Asylum seekers await fate amid virus

Dark clouds rolled into Brownsville early Friday afternoon bringing lightning, thunder, and pouring rain to downtown and across the river where an estimated 2,500 asylum seekers live in tents along a dirt levee.

The Rio Grande Valley’s hot, humid summer is now underway in the midst of a pandemic. Even though tents dry out in the rain, they grow mold, forcing aid workers to replace them after inclement weather.

Under the Trump administration’s “Remain in Mexico” program (MPP, Migrant Protection Protocols), families who have spent months awaiting court dates from Matamoros face new coronavirus-related postponements in their asylum cases. Considered in “detained” status in Mexico despite no support and little communication from the U.S. government, families’ hearings are now being pushed back until July 20. Those families must now wait out hurricane season on the banks of the Rio Grande.

◇ ◇ ◇ ◇ ◇ ◇ ◇

What is needed: Translate this sentence from the article on asylum seekers awaiting their fate amid the virus into Spanish: "The Rio Grande Valley’s hot, humid summer is now underway in the midst of a pandemic."

Saved data entries:
◇ ◇ ◇ ◇ ◇ ◇ ◇

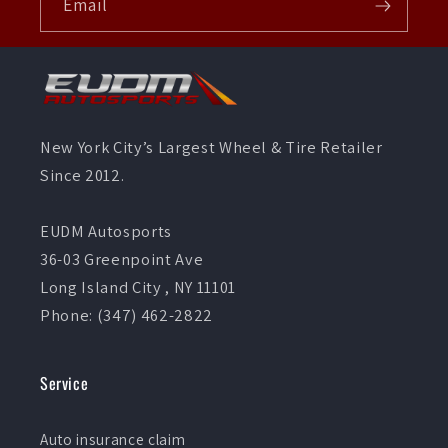
Email
New York City’s Largest Wheel & Tire Retailer
Since 2012.
EUDM Autosports
36-03 Greenpoint Ave
Long Island City , NY 11101
Phone: (347) 462-2822
Service
Auto insurance claim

◇ ◇ ◇ ◇ ◇ ◇ ◇

Result for this exercise: El verano caluroso y húmedo del Valle del Río Grande ya está en marcha en medio de una pandemia.